この日、演奏したのは作品の終盤部分。ピアノの超絶技巧に耳を奪われていると、大胆なオーケストラが乱入してきて、旅の風景が一気に様変わりする。グロッケンとのデュオはセンチメンタルな心情を物語るようだ。菊池いわく、実際に訪れた国をイメージしたとのことだが、菊池の脳裏にはどのような風景が思い描かれていたのか、想像をかき立てられる。
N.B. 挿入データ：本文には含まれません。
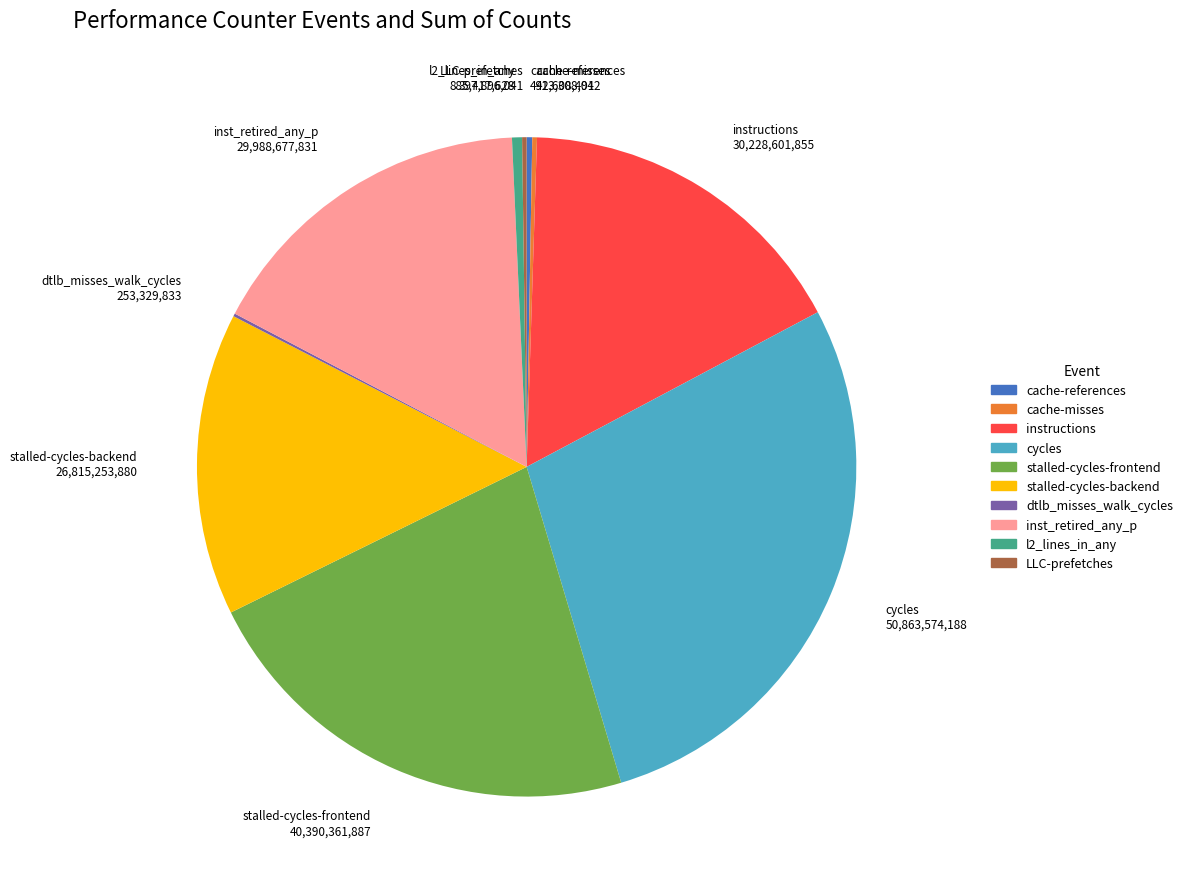

Which category has the biggest portion of the pie?

cycles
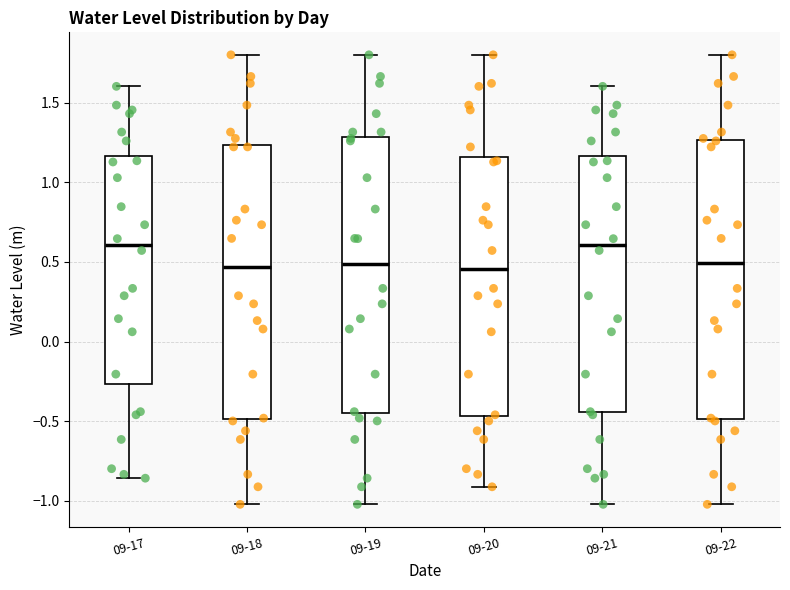

Reading left to right, transcribe this box plot: for each box, give where its median line is, the range the box spans, and where its two whiskers end, as read against the y-axis. The values are not printed on the chart, so give them approximately, as read against the axis.

09-17: median 0.60, box -0.25 to 1.15, whiskers -0.85 to 1.60
09-18: median 0.45, box -0.50 to 1.25, whiskers -1.00 to 1.80
09-19: median 0.50, box -0.45 to 1.30, whiskers -1.00 to 1.80
09-20: median 0.45, box -0.45 to 1.15, whiskers -0.90 to 1.80
09-21: median 0.60, box -0.45 to 1.15, whiskers -1.00 to 1.60
09-22: median 0.50, box -0.50 to 1.25, whiskers -1.00 to 1.80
「いつものツアーとは違った、わがままな感じに」とコメントし、メドレーが次々と繰り広げられる。ガーシュウィン「ピアノ協奏曲ヘ調」を中心にしたアレンジが展開される。アコースティックピアノとシンセサイザーを駆使し、ダンサブルだったりかわいらしかったりと、多彩な表情を描いた。シンセサイザーでギターソロのような高ぶりをみせると、会場は静かな熱気に包まれる。アコースティックピアノへとその熱量を引き継ぎ、高揚感に包まれて終曲した。
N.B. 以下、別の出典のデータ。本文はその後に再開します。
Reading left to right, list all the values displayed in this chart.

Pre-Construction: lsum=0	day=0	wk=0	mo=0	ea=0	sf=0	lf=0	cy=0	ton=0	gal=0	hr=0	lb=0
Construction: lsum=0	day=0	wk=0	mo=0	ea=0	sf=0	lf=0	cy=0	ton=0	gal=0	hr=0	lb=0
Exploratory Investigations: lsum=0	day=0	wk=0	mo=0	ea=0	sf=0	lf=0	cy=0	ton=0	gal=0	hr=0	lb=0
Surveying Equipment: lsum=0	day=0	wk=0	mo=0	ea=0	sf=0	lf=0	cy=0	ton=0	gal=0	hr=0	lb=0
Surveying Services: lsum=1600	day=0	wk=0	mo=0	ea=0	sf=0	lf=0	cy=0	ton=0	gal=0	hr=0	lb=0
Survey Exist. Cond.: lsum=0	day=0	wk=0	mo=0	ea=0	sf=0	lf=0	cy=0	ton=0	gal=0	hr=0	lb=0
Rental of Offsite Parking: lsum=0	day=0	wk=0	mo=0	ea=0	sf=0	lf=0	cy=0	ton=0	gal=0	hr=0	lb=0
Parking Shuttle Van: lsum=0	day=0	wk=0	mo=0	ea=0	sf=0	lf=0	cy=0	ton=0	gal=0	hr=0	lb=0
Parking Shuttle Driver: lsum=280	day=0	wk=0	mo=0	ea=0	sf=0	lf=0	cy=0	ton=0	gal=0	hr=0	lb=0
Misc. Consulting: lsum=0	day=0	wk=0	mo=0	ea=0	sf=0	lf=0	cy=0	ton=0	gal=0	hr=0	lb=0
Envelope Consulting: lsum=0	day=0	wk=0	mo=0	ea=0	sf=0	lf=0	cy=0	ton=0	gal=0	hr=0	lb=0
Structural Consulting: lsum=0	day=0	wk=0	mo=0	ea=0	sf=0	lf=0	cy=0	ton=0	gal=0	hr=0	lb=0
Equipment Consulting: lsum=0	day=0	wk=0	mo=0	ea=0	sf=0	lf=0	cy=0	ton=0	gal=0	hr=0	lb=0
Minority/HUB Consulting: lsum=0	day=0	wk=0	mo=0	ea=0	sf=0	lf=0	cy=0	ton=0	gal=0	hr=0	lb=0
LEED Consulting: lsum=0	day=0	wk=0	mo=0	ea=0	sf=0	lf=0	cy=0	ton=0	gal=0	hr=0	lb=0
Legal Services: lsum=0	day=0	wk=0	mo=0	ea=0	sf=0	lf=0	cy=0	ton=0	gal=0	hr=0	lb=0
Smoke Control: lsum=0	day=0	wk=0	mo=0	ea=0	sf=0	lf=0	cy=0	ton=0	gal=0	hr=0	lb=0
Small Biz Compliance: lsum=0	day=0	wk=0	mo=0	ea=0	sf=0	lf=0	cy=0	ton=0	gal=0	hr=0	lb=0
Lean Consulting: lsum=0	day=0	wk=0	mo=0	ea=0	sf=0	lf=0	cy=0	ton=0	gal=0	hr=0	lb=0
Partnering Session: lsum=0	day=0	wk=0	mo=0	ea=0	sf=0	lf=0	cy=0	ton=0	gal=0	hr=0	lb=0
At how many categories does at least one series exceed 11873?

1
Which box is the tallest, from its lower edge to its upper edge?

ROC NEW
季節柄、恵方巻きを食べるパフォーマンスも挟み、リスト、ベートーヴェン「エリーゼのために」のクラシックメドレーを経て、拍手にピースで応えると、華やかなアルペジオでエンディングへ。「A列車で行こう」から「スーパーマリオブラザーズメインテーマ」。会場の手拍子と一体になって駆け抜けていく。リクエストに応え、ホルスト「火星」を経て、「A列車」からモーツァルトの「ソナタK.545ハ長調」へ。ジャンルや時代を超えて、多種多様な味付けを加えながら列車は進む。菊池のこれまでの歩みや、未来の可能性を象徴するようだ。華やかな力強い低音で終止し、『人生の階段』ツアーは千秋楽を迎えた。
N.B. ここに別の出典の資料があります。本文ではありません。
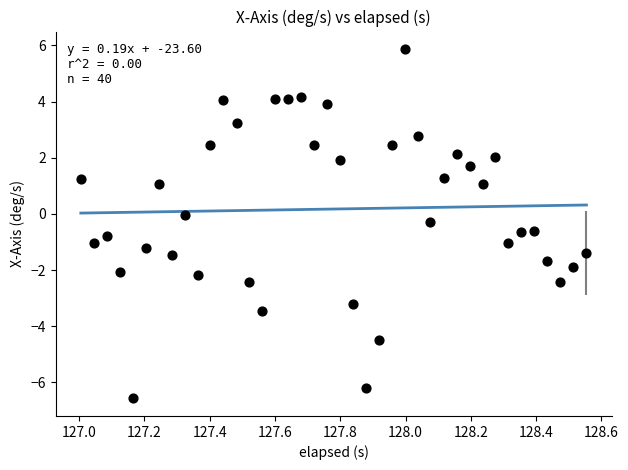

What is the range of X values (max minus min)?

1.5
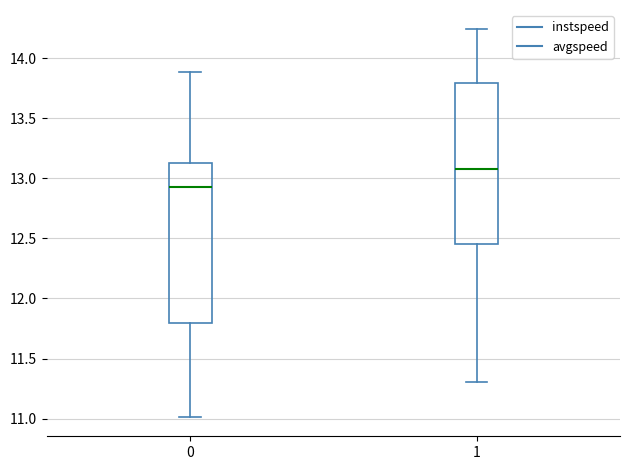

Where does the upper whisker of the box at x = 1 end on the y-axis? The values are not printed on the chart, so give them approximately, as read against the axis.

14.25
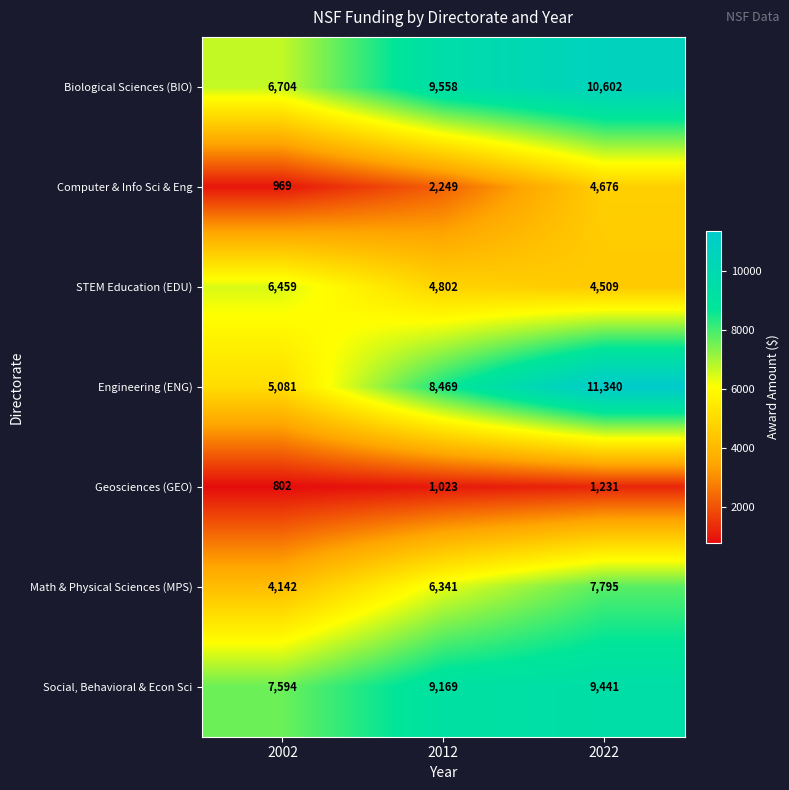

Rank the series at 2012 from highest to lowest value.

Biological Sciences (BIO), Social, Behavioral & Econ Sci, Engineering (ENG), Math & Physical Sciences (MPS), STEM Education (EDU), Computer & Info Sci & Eng, Geosciences (GEO)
ユーモアに満ちた菊池のアレンジを堪能したこの日。技巧を駆使した華やかなアレンジや、センチメンタルだったり可愛らしいアレンジに、「スーパーマリオブラザーズのテーマ」や「猫ふんじゃった」といった親しみやすい楽曲を織り交ぜ、観客をホッとさせたり笑わせたりするのは、いつもの菊池らしいスタイル。

そこにシンセサイザーが加わったことで、サウンドやグルーヴはジャズバンドやロックバンドのように立体感を増した。聴き慣れた楽曲からも新たな表情が引き出される。アコースティックピアノからシンセサイザーへの移行には常に必然性があり、切り替わるたびに高揚感は一段と高まっていった。菊池の中に広がる豊かなサウンドのイメージが、遺憾無く発揮されていた。

中でも印象的だったのは、シンセサイザーのエフェクトでギターソロのような効果を出した場面。“歌”のような雄叫びに、胸が高鳴った。

終演後、舞台裏を訪ねると「あと2時間は弾けます!」と笑顔を見せた菊池。今年は昨年に引き続き、作曲にも大きな意欲を見せているという。次はどんな音楽で私たちを驚かせてくれるのか、“菊池ワールド”のさらなる広がりが、ますます楽しみになった夜だった。